• [THE DATA]:
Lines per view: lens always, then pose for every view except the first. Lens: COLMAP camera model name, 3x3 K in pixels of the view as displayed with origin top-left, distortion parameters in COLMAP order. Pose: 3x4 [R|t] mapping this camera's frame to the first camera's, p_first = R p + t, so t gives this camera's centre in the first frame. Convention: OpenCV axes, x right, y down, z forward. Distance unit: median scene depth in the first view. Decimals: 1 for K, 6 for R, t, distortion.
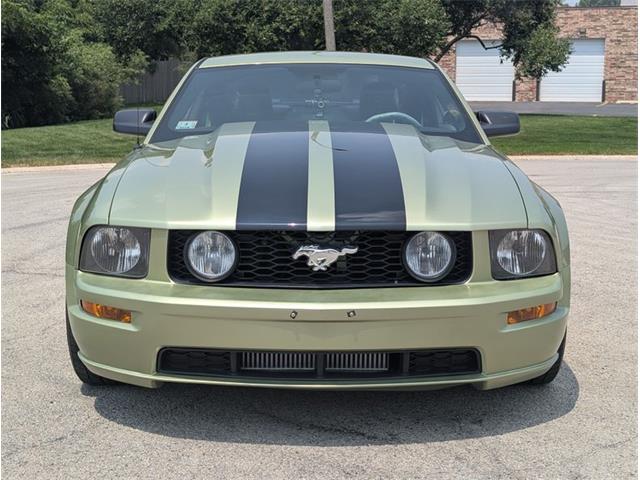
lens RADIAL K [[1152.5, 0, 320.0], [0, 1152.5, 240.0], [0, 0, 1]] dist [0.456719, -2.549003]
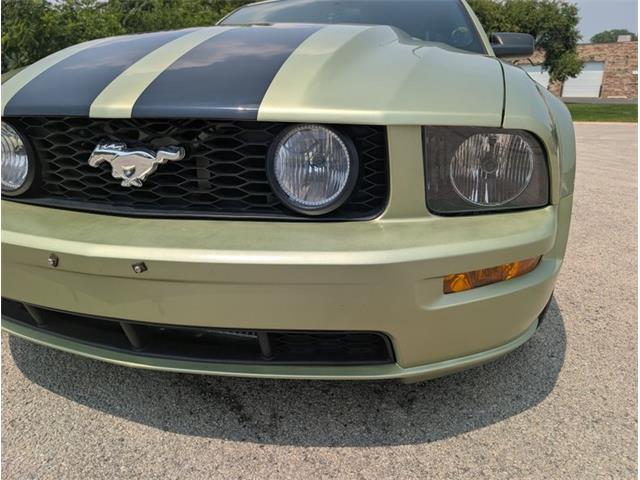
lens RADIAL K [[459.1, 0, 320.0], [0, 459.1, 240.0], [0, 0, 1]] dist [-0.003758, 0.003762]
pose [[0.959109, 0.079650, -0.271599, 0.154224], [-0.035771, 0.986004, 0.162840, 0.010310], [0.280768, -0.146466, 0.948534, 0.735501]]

• [HOW TO COMPLETE THIS TASK]: Where the material above includes pictures, omit them and retype everything else exactly.

• [ANSWER SECTION]:
Lines per view: lens always, then pose for every view except the first. Lens: COLMAP camera model name, 3x3 K in pixels of the view as displayed with origin top-left, distortion parameters in COLMAP order. Pose: 3x4 [R|t] mapping this camera's frame to the first camera's, p_first = R p + t, so t gives this camera's centre in the first frame. Convention: OpenCV axes, x right, y down, z forward. Distance unit: median scene depth in the first view. Decimals: 1 for K, 6 for R, t, distortion.
lens RADIAL K [[1152.5, 0, 320.0], [0, 1152.5, 240.0], [0, 0, 1]] dist [0.456719, -2.549003]
lens RADIAL K [[459.1, 0, 320.0], [0, 459.1, 240.0], [0, 0, 1]] dist [-0.003758, 0.003762]
pose [[0.959109, 0.079650, -0.271599, 0.154224], [-0.035771, 0.986004, 0.162840, 0.010310], [0.280768, -0.146466, 0.948534, 0.735501]]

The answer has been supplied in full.